Amanda Cawthorn is a Target Ovarian Cancer Research Advocate, and recently attended a hands-on course at Warwick University, organised by Independent Cancer Patients’ Voice. The Voice course was organised for people like our Research Advocates who have a diagnosis of cancer and are lending their voices and expertise to influence and promote cancer research projects across the UK.
I decided to get involved as a Research Advocate because I want to help Target Ovarian Cancer to move ovarian cancer research forwards, so that women like me get the best treatments available. I wanted to give some of my expertise from working for a leading contract research organisation to support Target Ovarian Cancer’s research programme.
I’ve already done a lot as a Research Advocate. Recently we reviewed the applications in Target Ovarian Cancer’s last round of research grants, and I was delighted that one research project looking into developing novel treatments for clear cell ovarian cancer was approved, because this is the subtype of ovarian cancer that I was diagnosed with.
I jumped at the chance to go on the Voice course because I wanted to get a better understanding of the biology of cancer, how ordinary cells mutate into faulty cells and cancer develops. The course was a week long, and there were many lectures as well as hands-on lab visits which gave us a brilliant understanding of cell biology, DNA, how a gene mutates, and the hallmarks of cancer.
The p53 gene and pathology labs
In lectures, one particular gene that stood out to me was the p53 gene. The gene is known as the ‘the guardian of the genome’ as it senses damage and orchestrates repair and would normally remove cells threatening to become cancerous. However in some people there is a mutation in this gene, which means that it might not work properly and this could allow cancer to grow more quickly.
We also went on a tour of the pathology labs – this was fascinating. We looked at different specialist areas from chemical pathology, from processing blood and other liquid samples right through to histology, which is the microscopic study of human tissues. In histology we saw a kidney being dissected, being measured and weighed then each step in the arduous process of being prepared to be analysed (watch a video of the process from Bristol University). It goes through a number of processes, starting out as sample tissue, then fixation, embedding, sectioning and staining. Once the sample is ready on a glass slide, the scientists on the course uploaded the image into a computer rather than use a microscope as it gives a clearer image of how far the cancer has spread, so scientists can work out what type and stage the tumour is. I hadn’t realised that it takes at least seven days to go through this process, which is why sometimes histology results can feel like they are taking a while to come back.
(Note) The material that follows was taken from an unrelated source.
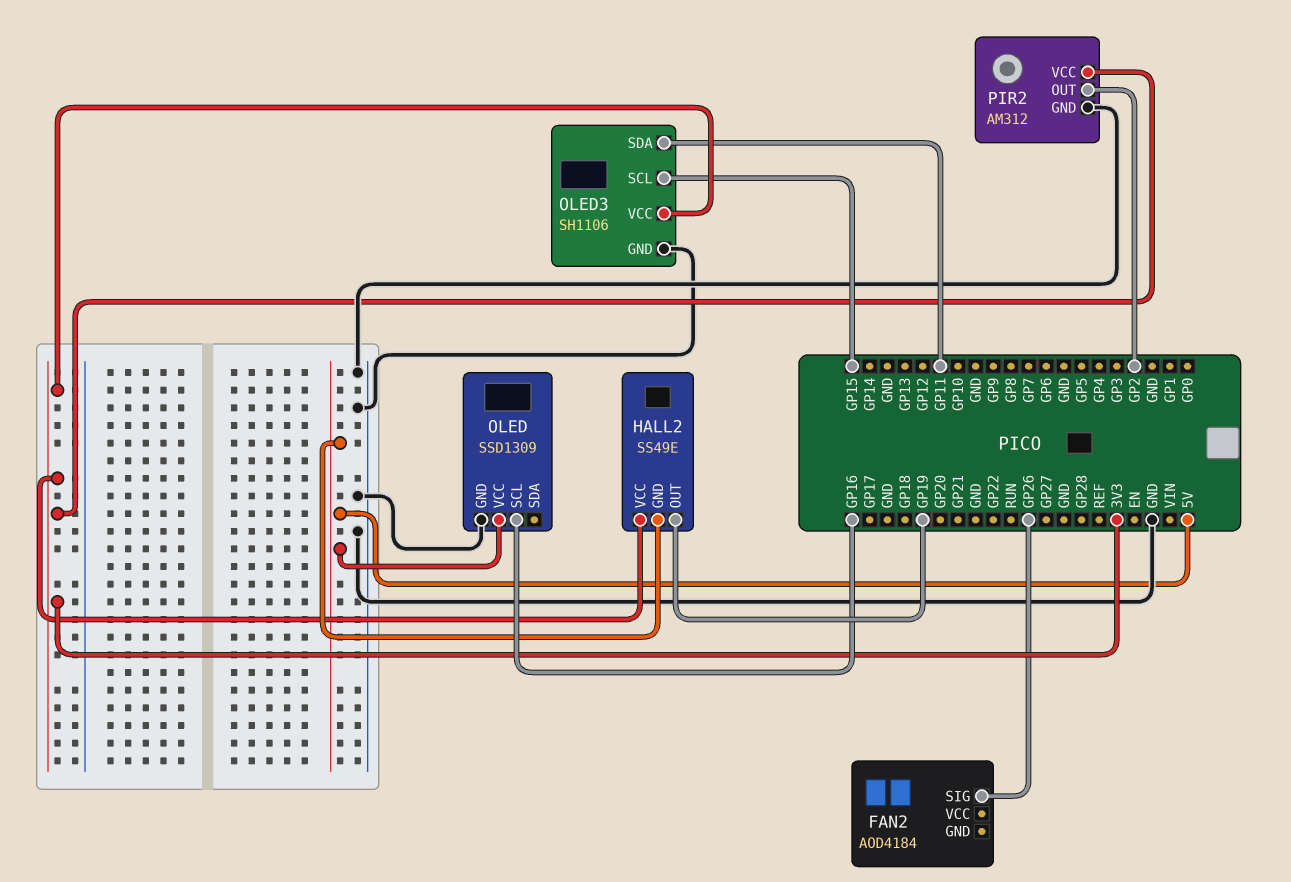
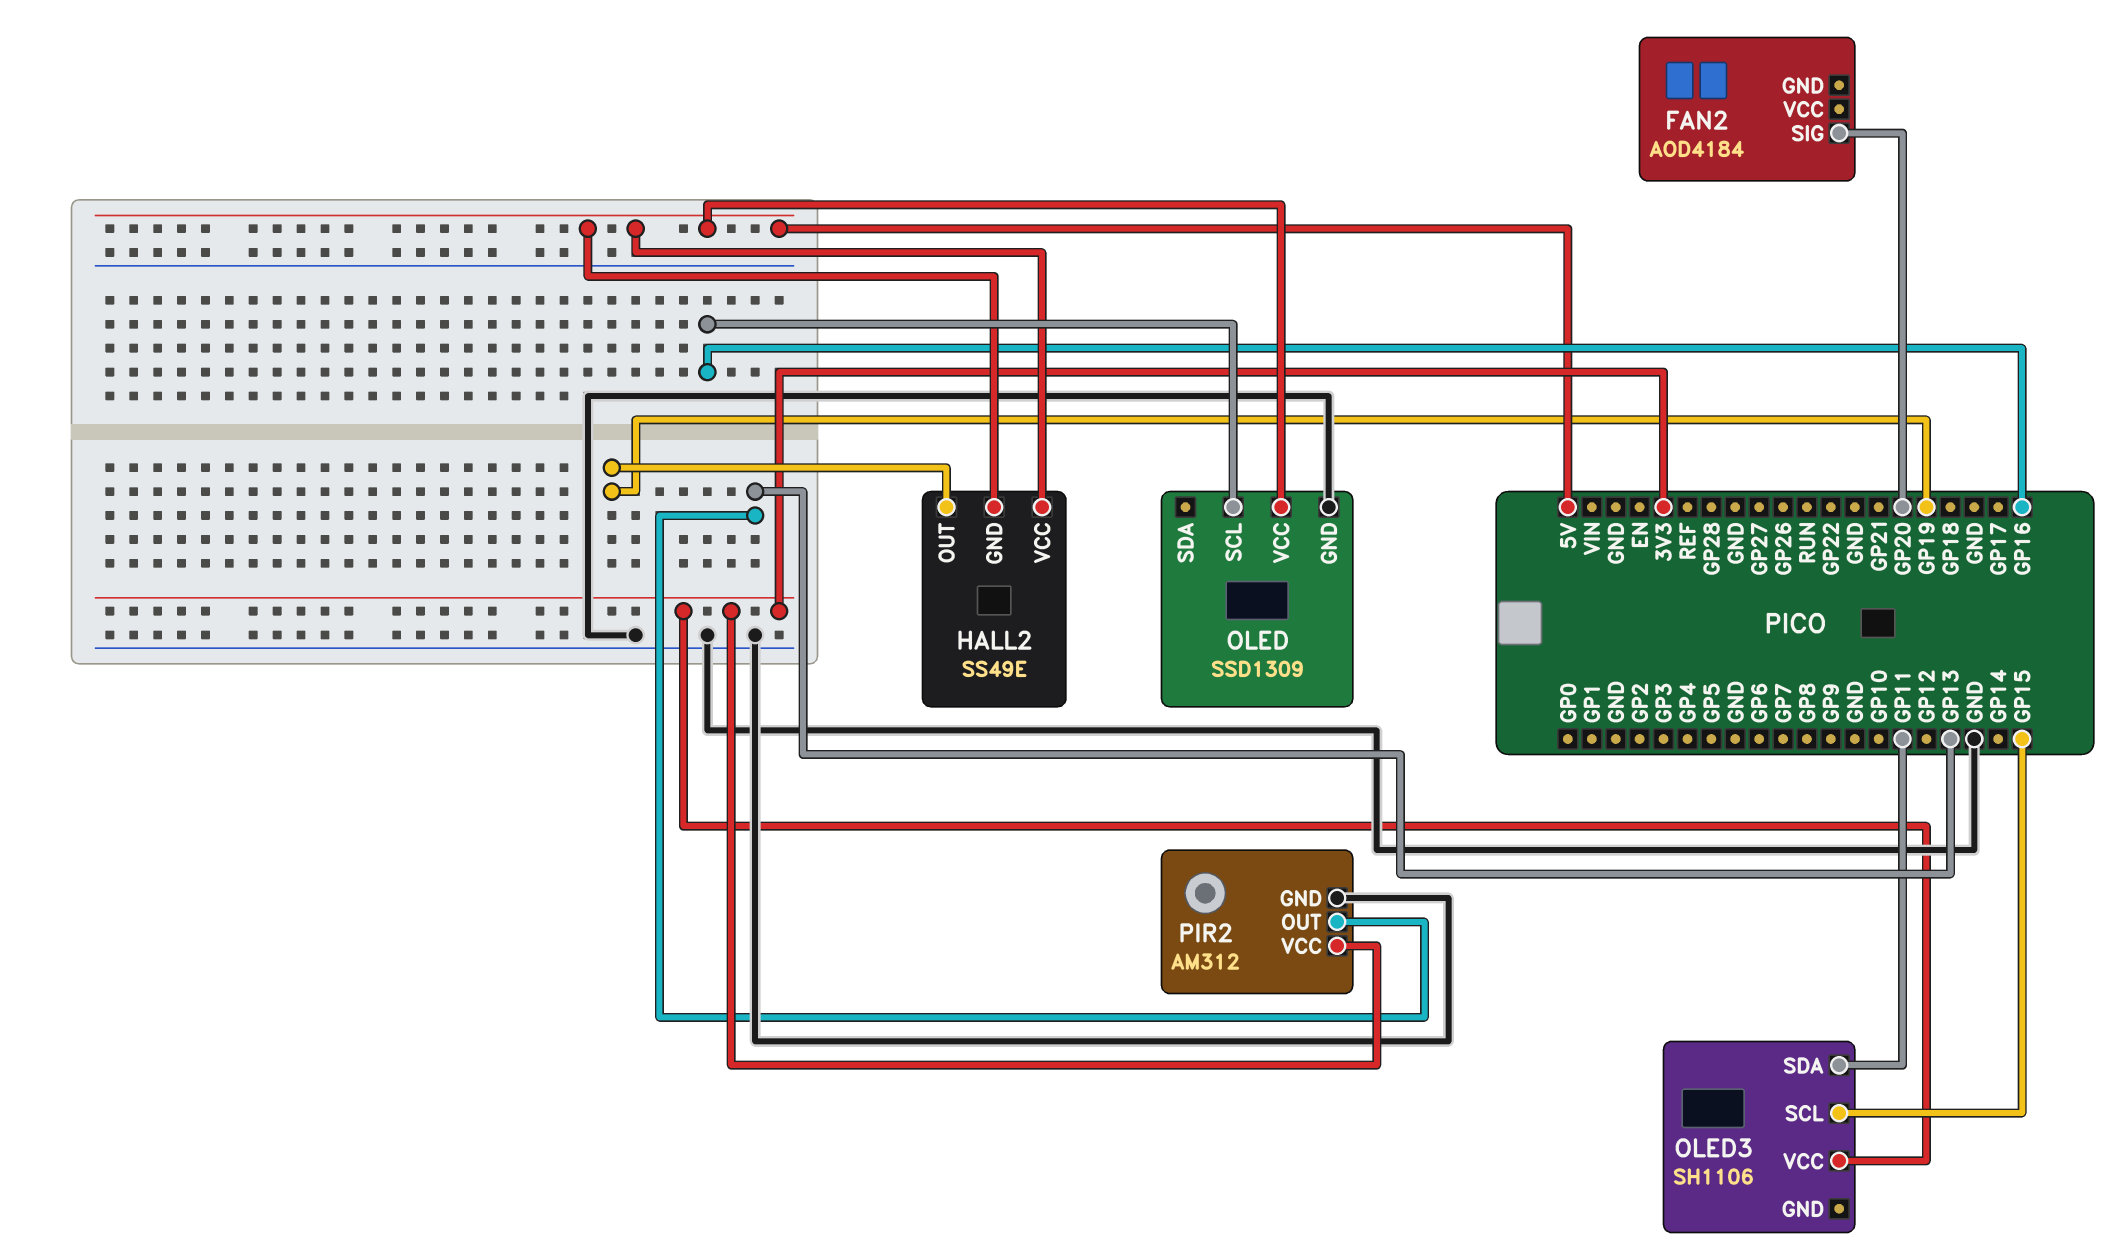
FAN2 pin SIG: GP26 -> GP20
HALL2 pin VCC: 3V3 -> 5V
OLED3 pin GND: GND -> none
PIR2 pin OUT: GP2 -> GP13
Another interesting thing we examined was a body that had gone through the process of plastination – this is where they take all the fat out of the cadaver so they can study the organs in the body. I was able to see all the organs and tissues that I knew the cancer cells had spread to in my body, and what amazed me the most was how tiny ovaries are – about the size of a 50p coin. I had a tumour that was 26cm in diameter, which is massive in comparison, so that was eye-opener.
Outside of lab time, I was really riveted by a lecture on Vitamin D. It has been found out that people going through radiation treatment for bladder cancer get very inflamed bladders. By taking a high dose of Vitamin D, the bladder inflammation was reduced. The scientists, including Dr Rosemary Bland from the University of Warwick, believe a high dose of Vitamin D could help with cystitis too, something which I and a lot of other women experience after our ovarian cancer treatment. More research is needed there but it was very interesting to hear in the lecture.
The course week was complex and demanding, but absolutely fascinating, and I feel I now have a much better knowledge of cancer and how it works, which will be a great help with our work as Research Advocates.